Fieberwelten (Leseprobe)

Einen Platz suchen. Einen Ort.
Eine Heimatlosigkeit inmitten der eigenen Heimat empfinden.
Immerhin eine gewisse Geborgenheit unter den alten, Schnee bedeckten Buchen im Stadtpark. Noch eine Stunde Zeit bis Dienstbeginn. Laura inhaliert den blauen Rauch.
Das Bürogebäude aus Glas, Stahl und Beton wird zu einer immer größer werdenden Unvorstellbarkeit. Laura formt ovale Rauchkringel, die steigen langsam und lösen sich auf.
In die Sprachlosigkeit abdriften. Mühevolle Versuche sich wieder der Sprache zu bemächtigen, einzelne Sätze einem nahestehenden Menschen gegenüber zu formulieren.
Die eigene Befindlichkeit zu beschreiben versuchen, mit dem Gesagten nicht zufrieden sein, das Gefühl, nicht den Kern der Sache getroffen zu haben.
Laura tritt den Stummel in den schmutzigen Schnee.

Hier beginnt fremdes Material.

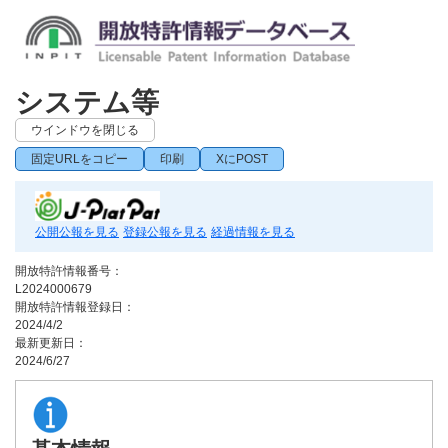
システム等
ウインドウを閉じる
固定URLをコピー
印刷
XにPOST
公開公報を見る
登録公報を見る
経過情報を見る
開放特許情報番号：
L2024000679
開放特許情報登録日：
2024/4/2
最新更新日：
2024/6/27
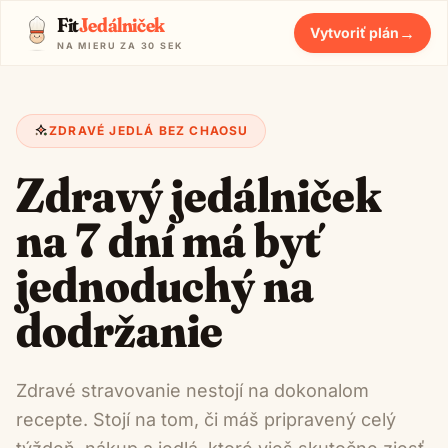
Fit
Jedálniček
→
Vytvoriť plán
NA MIERU ZA 30 SEK
ZDRAVÉ JEDLÁ BEZ CHAOSU
Zdravý jedálniček
na 7 dní má byť
jednoduchý na
dodržanie
Zdravé stravovanie nestojí na dokonalom
recepte. Stojí na tom, či máš pripravený celý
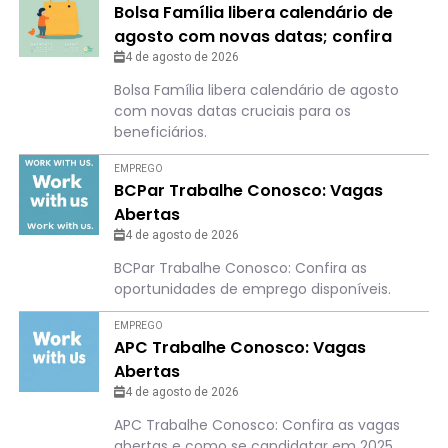
Bolsa Família libera calendário de
agosto com novas datas; confira
para não perder o dia
4 de agosto de 2026
Bolsa Família libera calendário de agosto
com novas datas cruciais para os
beneficiários.
EMPREGO
BCPar Trabalhe Conosco: Vagas
Abertas
4 de agosto de 2026
BCPar Trabalhe Conosco: Confira as
oportunidades de emprego disponíveis.
EMPREGO
APC Trabalhe Conosco: Vagas
Abertas
4 de agosto de 2026
APC Trabalhe Conosco: Confira as vagas
abertas e como se candidatar em 2025.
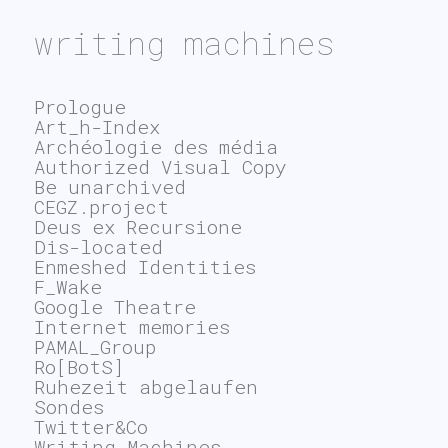
writing machines
Prologue
Art_h-Index
Archéologie des média
Authorized Visual Copy
Be unarchived
CEGZ.project
Deus ex Recursione
Dis-located
Enmeshed Identities
F_Wake
Google Theatre
Internet memories
PAMAL_Group
Ro[BotS]
Ruhezeit abgelaufen
Sondes
Twitter&Co
Writing Machines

Damals war die Sprache noch nicht so wichtig. Viel wichtiger war das Eintauchen in eine üppig grüne Seenlandschaft, das Besteigen eines Bergs und das Erforschen der Natur mittels altem, klapprigen Kinderfahrrad. Simone war immer schneller als ich, fuhr stets mit einem wilden Klingeln voraus, in dem Sommerparadies, in dem sich das Haus unseres Urgroßvaters befand.
Am Morgen lag bei Schönwetter ein leichter Dunst über dem kleinen Ort, darüber schon andeutungsweise erkennbar das Zartblau des Himmels. Urgroßvater war ein Frühaufsteher, er sah den Sonnenaufgang öfter als wir. Das Zwitschern der Vögel holte ihn regelmäßig aus seinem leichten Schlaf, ein Erbe aus seiner Zeit im Widerstand. Er kochte Malzkaffee für uns, wartete bis wir endlich aufgestanden waren, sah lächelnd in unsere verschlafenen Gesichter beim Frühstück und schmiedete Pläne für den anbrechenden Tag.

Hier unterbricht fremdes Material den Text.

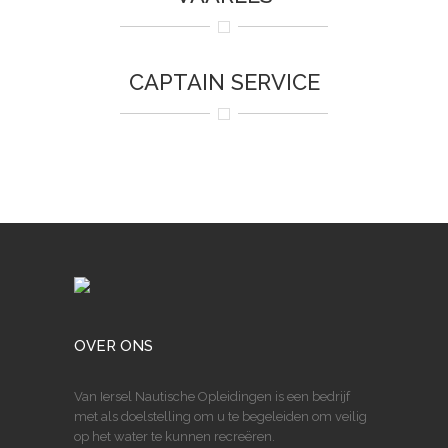
CAPTAIN SERVICE
OVER ONS
Van Iersel Nautische Opleidingen is een bedrijf
met als doelstelling om u te begeleiden om veilig
op het water te kunnen recreëren.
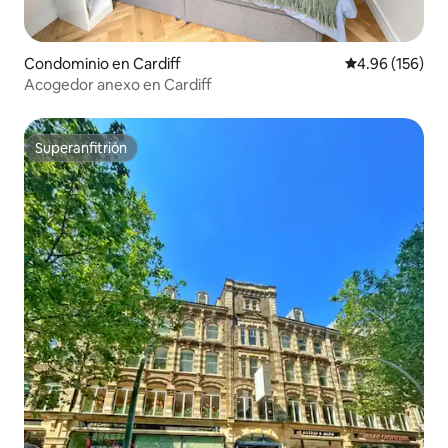
Condominio en Cardiff
Calificación pr
4.96 (156)
Acogedor anexo en Cardiff
Superanfitrión
Superanfitrión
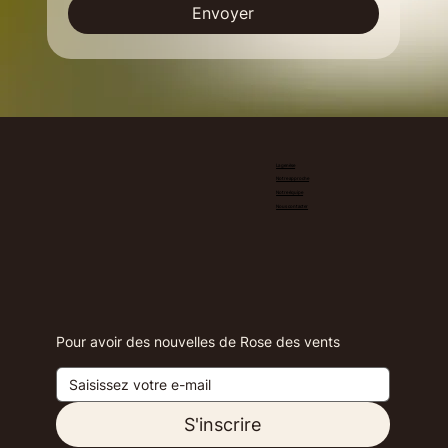
Envoyer
La genèse
Notre approche
Notre équipe
Nous contacter
Pour avoir des nouvelles de Rose des vents
S'inscrire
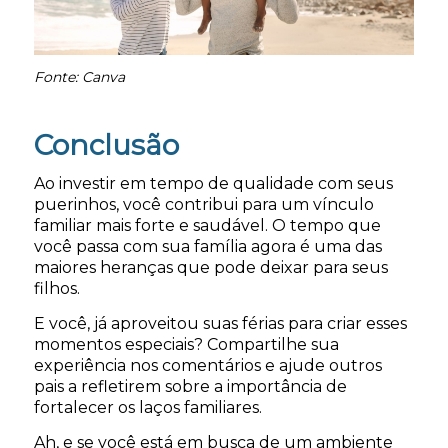
Fonte: Canva
Conclusão
Ao investir em tempo de qualidade com seus
puerinhos, você contribui para um vínculo
familiar mais forte e saudável. O tempo que
você passa com sua família agora é uma das
maiores heranças que pode deixar para seus
filhos.
E você, já aproveitou suas férias para criar esses
momentos especiais? Compartilhe sua
experiência nos comentários e ajude outros
pais a refletirem sobre a importância de
fortalecer os laços familiares.
Ah, e se você está em busca de um ambiente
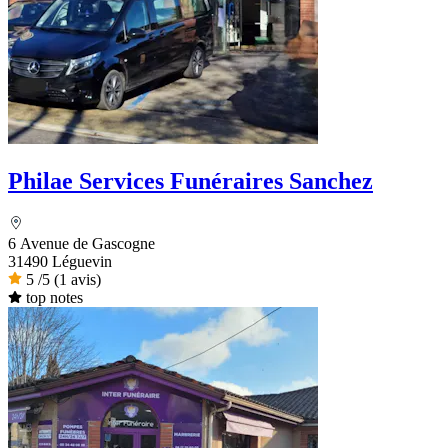
Philae Services Funéraires Sanchez
6 Avenue de Gascogne
31490 Léguevin
5
/5
(1 avis)
top notes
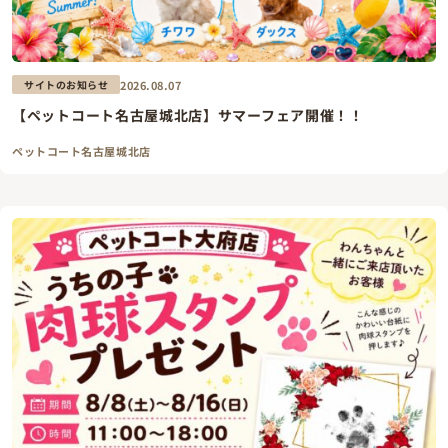
2026.08.07
サイトのお知らせ
【ペットコート名古屋城北店】サマーフェア開催！！
ペットコート名古屋城北店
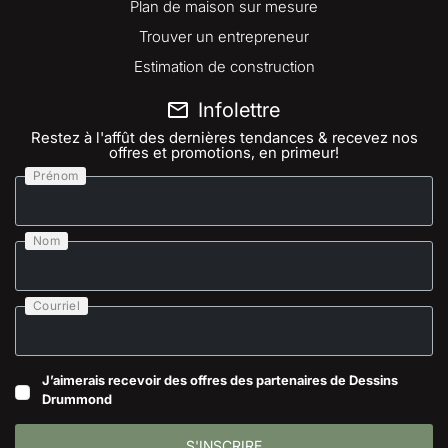
Plan de maison sur mesure
Trouver un entrepreneur
Estimation de construction
Infolettre
Restez à l'affût des dernières tendances & recevez nos
offres et promotions, en primeur!
Prénom
Nom
Courriel
J’aimerais recevoir des offres des partenaires de Dessins
Drummond
S'INSCRIRE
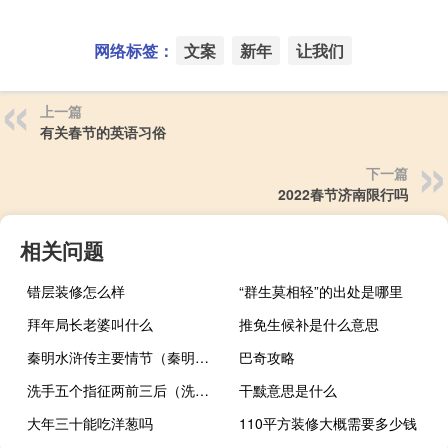
网络标签：
文案
新年
让我们
上一篇
有关春节的英语习俗
下一篇
2022春节济南限行吗
相关问题
错层装修怎么样
“群生莫相轻”的出处是哪里
拜年局长老婆叫什么
推免生候补是什么意思
秦明水浒传主要情节（秦明水浒传）
巴奇攻略
洗手五个指征两前三后（洗手指征两前三后）
干黩意思是什么
大年三十能吃洋葱吗
110平方装修大概需要多少钱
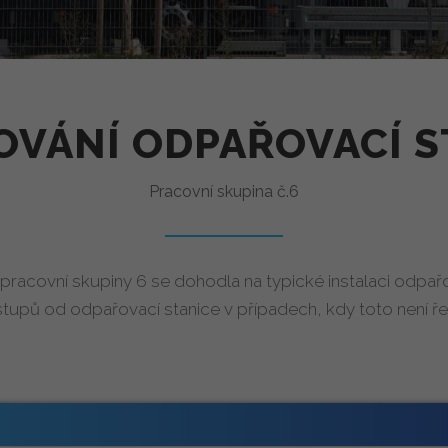
OVÁNÍ ODPAŘOVACÍ S
Pracovní skupina č.6
pracovní skupiny 6 se dohodla na typické instalaci odpařo
upů od odpařovací stanice v případech, kdy toto není 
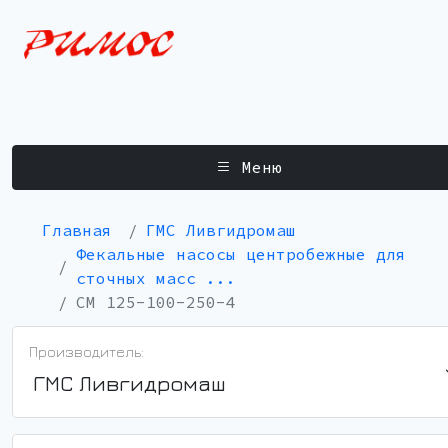
Меню
Главная
ГМС Ливгидромаш
Фекальные насосы центробежные для
сточных масс ...
СМ 125-100-250-4
Производитель:
ГМС Ливгидромаш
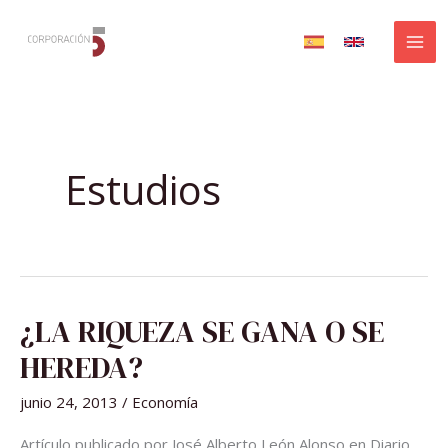
Ir
al
contenido
Estudios
¿LA
¿LA RIQUEZA SE GANA O SE
RIQUEZA
SE
GANA
HEREDA?
O
SE
HEREDA?
junio 24, 2013
/
Economía
Artículo publicado por José Alberto León Alonso en Diario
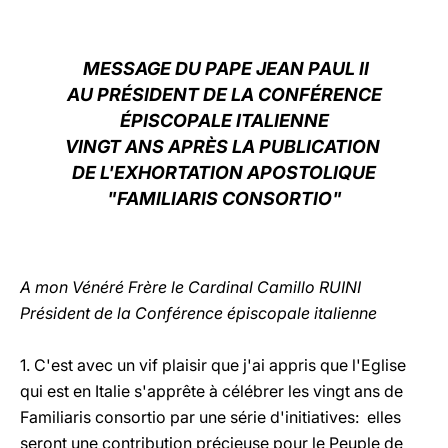
LATINE
MESSAGE DU PAPE JEAN PAUL II
AU PRÉSIDENT DE LA CONFÉRENCE
ÉPISCOPALE ITALIENNE
VINGT ANS APRÈS LA PUBLICATION
DE L'EXHORTATION APOSTOLIQUE
"FAMILIARIS CONSORTIO"
A mon Vénéré Frère le Cardinal Camillo RUINI
Président de la Conférence épiscopale italienne
1. C'est avec un vif plaisir que j'ai appris que l'Eglise
qui est en Italie s'apprête à célébrer les vingt ans de
Familiaris consortio par une série d'initiatives: elles
seront une contribution précieuse pour le Peuple de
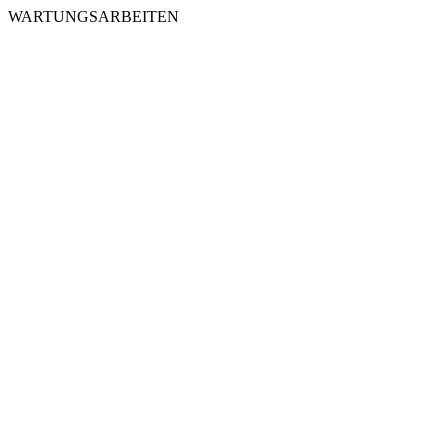
WARTUNGSARBEITEN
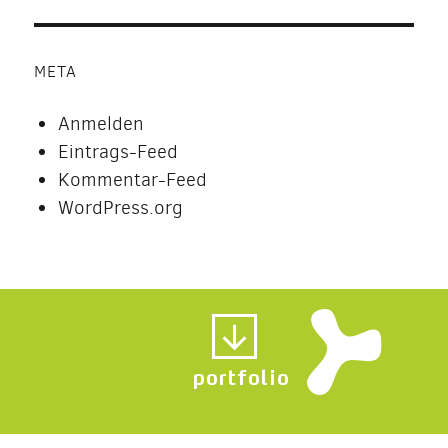
META
Anmelden
Eintrags-Feed
Kommentar-Feed
WordPress.org
portfolio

Abends leuchteten die Gipfel der angrenzenden Bergmassive manches Mal orangerot: Da stand ich auf einem der hölzernen Stege, die in den See hineinragten und sah Simone noch ein letztes Mal hineingehen in ein grünlich schimmerndes, klares Wasser, von dem sie nie genug bekam.

Eine Verankerung ersehnen. Eine Mitte.
Eine Haltlosigkeit im Innen wie im Außen verspüren.
Die Unsicherheit wächst überall. Konjunkturflaute im entfesselten Kapitalismus.
Laura sucht fahrig nach dem Schlüsselbund in ihrer Umhängetasche. Unzählige Autos auf der stark befahrenen Straße, die sie hastig überquert. Gegenüber die Arbeitsstelle. Laura nimmt nicht den Lift, sondern hetzt die drei Stockwerke zu Fuß hinauf.
Die Rezeptionistin winkt und lächelt. Laura stürmt in die Garderobe und steckt Mantel und Schal in den Spind. Wieder einmal ein paar Minuten zu spät.
Das Herz der Erde pocht, überhöhter Puls, schwerer Atem, alle fünf Kontinente und die Meere im Fieber. Auch Lauras Stirn glüht vor Erschöpfung, während sie vor dem Bildschirm sitzt und sinnlose Zahlen in die Tastatur tippt. Die Dateneingabe, die ihre Existenz sichert, raubt ihr noch den letzten Nerv.

An besonders klaren Sommertagen wanderten wir mit Urgroßvater zu den hoch oben gelegenen Almen, auf denen wir das eine und auch das andere Mal mit frischer, noch kuhkörperwarmer Milch bewirtet wurden. Eine der Sennerinnen war besonders freigiebig, diese besuchten wir öfter. Während Simone ihre Milch gleich in einem Zug aus dem tönernen Becher trank, nahm Urgroßvater langsame, bedächtige Schlucke, dann holte er sein Schweizermesser aus der Innenseite seiner Jackentasche, schnitt das mitgebrachte Schwarzbrot in Scheiben, und teilte es zwischen der Sennerin und uns. Alles was er tat, jede Handbewegung, jeder Schritt, überhaupt jede seiner Bewegungen hatten etwas Gelassenes und gleichzeitig höchst Konzentriertes an sich. Er strahlte stets eine wärmende Ruhe aus und akzeptierte Simones stürmisches Temperament ebenso wie mein schwankendes: Du bist sehr sensibel Laura, bleib wie du bist, du und Simone, bleibt ihr beide so wie ihr seid, so voller Lust aufs Leben.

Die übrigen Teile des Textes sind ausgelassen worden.